Start of Data extract

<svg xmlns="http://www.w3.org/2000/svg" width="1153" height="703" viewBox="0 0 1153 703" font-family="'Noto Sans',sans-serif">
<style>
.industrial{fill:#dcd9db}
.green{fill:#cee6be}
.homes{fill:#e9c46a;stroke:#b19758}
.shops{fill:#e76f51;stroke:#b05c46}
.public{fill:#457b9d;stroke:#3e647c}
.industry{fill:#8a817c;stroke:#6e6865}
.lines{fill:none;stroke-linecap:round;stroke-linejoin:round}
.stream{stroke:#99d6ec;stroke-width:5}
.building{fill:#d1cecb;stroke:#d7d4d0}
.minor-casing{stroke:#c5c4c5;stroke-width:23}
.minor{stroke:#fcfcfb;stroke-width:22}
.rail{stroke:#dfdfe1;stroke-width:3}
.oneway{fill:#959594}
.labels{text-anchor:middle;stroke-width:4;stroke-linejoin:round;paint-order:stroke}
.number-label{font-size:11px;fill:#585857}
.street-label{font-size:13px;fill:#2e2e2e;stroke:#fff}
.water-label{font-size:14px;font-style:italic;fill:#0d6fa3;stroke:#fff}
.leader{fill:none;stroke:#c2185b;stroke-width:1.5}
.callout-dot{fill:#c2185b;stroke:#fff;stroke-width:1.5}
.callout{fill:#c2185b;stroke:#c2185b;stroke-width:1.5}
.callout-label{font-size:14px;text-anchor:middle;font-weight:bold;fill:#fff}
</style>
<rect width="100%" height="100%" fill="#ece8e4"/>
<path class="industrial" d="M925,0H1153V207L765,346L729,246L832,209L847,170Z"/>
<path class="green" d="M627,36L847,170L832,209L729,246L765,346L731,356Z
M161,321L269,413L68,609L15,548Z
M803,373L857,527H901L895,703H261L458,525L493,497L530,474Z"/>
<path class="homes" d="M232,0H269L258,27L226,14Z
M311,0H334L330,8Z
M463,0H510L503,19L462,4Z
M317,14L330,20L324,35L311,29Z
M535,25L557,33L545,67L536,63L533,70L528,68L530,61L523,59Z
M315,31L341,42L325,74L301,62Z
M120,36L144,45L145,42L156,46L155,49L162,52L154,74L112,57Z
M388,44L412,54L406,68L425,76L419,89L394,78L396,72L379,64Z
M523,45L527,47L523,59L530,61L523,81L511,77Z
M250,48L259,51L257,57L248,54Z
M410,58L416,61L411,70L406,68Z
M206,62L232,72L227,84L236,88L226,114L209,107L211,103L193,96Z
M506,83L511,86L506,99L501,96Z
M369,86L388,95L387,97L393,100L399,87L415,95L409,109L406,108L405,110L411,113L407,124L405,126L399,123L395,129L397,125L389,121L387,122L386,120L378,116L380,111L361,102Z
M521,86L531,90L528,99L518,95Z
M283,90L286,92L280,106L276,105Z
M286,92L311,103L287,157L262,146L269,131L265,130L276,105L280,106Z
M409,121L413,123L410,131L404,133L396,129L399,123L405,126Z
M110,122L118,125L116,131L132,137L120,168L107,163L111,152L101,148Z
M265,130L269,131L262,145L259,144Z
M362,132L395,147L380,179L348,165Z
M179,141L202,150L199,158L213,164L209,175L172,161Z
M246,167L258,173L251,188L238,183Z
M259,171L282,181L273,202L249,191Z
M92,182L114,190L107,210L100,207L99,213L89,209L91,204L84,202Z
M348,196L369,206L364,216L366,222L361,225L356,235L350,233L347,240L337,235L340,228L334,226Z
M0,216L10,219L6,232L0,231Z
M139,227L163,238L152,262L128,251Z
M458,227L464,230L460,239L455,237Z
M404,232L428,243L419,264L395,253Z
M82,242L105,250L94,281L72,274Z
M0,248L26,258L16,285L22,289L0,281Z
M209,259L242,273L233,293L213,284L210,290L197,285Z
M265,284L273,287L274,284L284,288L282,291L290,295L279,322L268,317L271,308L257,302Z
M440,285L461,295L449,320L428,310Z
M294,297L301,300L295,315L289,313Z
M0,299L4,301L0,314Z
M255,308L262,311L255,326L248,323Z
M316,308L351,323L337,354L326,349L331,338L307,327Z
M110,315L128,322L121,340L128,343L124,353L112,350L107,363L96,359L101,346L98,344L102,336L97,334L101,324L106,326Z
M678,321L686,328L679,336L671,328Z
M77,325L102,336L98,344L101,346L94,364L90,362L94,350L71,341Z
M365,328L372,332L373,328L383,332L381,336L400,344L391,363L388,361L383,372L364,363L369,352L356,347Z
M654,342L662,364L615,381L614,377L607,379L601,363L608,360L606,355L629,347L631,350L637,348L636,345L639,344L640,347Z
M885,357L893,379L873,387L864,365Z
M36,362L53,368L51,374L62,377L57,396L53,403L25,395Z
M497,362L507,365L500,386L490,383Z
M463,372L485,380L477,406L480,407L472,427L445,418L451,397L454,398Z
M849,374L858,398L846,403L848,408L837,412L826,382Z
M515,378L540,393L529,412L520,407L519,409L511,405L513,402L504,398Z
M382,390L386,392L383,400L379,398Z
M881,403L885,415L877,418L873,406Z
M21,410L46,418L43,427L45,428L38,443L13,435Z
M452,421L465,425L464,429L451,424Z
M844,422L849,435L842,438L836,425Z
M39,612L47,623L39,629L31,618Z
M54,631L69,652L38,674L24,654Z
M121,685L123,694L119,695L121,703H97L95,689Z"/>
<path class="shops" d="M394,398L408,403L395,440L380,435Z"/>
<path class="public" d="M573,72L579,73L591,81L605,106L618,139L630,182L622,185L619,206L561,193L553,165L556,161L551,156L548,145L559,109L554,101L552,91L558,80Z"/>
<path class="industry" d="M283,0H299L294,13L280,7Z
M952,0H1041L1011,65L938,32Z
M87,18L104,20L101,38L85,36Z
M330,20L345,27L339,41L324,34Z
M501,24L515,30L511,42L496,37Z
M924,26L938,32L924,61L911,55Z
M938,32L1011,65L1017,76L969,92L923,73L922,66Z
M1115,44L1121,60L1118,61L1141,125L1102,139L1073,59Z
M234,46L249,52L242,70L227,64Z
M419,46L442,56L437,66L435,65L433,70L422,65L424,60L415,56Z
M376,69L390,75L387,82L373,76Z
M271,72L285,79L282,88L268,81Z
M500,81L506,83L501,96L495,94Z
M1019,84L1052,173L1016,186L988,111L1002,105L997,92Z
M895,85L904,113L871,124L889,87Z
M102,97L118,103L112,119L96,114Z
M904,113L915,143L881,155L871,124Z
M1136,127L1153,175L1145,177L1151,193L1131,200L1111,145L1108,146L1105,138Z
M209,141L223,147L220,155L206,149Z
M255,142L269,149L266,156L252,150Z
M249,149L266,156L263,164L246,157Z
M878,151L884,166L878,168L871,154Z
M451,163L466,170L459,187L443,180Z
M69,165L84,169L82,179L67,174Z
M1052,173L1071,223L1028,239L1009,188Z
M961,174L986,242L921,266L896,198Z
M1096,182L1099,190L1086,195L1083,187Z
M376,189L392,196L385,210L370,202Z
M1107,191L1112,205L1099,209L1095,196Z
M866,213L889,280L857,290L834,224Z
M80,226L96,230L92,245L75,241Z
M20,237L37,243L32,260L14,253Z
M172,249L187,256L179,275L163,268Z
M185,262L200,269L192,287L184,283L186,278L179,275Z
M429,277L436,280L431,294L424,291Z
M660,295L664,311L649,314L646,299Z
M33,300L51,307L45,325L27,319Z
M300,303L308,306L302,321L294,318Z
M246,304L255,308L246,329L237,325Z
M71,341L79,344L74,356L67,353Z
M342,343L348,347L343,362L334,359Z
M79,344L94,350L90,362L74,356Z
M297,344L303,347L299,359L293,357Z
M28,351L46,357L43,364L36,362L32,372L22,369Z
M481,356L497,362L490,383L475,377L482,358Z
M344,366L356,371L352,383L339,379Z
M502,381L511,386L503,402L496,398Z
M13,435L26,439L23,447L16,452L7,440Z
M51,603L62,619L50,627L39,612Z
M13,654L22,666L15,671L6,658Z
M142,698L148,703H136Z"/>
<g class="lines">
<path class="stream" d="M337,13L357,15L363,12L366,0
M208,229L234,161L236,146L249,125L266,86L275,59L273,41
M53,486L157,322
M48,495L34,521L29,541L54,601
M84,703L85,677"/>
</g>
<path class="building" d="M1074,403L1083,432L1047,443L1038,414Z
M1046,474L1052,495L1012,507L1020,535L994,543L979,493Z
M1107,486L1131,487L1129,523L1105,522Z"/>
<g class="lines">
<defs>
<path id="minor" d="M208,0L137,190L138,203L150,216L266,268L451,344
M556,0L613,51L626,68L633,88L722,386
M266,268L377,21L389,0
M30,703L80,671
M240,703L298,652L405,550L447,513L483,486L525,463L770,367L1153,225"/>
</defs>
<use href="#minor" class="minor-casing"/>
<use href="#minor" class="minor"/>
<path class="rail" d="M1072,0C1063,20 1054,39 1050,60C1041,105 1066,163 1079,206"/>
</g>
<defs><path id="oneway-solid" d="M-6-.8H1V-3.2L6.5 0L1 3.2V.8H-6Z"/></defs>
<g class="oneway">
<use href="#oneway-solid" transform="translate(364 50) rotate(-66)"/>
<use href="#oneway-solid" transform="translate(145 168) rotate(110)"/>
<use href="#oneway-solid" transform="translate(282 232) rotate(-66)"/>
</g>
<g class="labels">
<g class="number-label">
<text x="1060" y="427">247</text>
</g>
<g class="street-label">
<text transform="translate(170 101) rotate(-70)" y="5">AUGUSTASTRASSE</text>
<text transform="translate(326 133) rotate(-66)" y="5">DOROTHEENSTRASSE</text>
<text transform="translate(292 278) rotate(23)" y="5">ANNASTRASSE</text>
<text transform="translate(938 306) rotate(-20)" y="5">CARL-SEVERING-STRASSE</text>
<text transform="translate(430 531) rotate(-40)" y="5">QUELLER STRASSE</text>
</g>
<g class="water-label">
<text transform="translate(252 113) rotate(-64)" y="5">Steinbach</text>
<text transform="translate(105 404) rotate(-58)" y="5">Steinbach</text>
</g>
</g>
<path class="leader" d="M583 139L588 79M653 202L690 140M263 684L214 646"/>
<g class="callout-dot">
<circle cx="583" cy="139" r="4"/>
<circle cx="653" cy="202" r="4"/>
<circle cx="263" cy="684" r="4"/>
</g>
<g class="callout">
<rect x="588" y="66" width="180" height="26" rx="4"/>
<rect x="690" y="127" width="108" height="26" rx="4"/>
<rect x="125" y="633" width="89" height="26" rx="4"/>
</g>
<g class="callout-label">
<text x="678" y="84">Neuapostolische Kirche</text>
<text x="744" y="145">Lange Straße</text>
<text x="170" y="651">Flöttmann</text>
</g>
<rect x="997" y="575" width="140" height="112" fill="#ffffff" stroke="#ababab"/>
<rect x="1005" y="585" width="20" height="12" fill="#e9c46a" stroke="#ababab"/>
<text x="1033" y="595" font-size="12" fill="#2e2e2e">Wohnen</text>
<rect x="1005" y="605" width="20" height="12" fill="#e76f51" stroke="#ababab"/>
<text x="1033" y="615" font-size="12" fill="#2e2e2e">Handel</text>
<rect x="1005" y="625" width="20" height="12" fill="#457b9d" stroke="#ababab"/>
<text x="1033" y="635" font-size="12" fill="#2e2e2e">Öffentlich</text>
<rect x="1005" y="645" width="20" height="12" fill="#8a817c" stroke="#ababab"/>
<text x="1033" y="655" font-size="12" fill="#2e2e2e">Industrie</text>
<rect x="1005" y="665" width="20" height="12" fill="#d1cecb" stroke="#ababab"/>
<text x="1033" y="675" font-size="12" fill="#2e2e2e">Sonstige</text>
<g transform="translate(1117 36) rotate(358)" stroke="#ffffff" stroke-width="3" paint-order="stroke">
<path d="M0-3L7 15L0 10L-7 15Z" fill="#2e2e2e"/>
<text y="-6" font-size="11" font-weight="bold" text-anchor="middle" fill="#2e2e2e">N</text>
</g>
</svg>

End of Data extract

Every line in the data above that includes the word "labels" should be copied.

Task result:
.labels{text-anchor:middle;stroke-width:4;stroke-linejoin:round;paint-order:stroke}
<g class="labels">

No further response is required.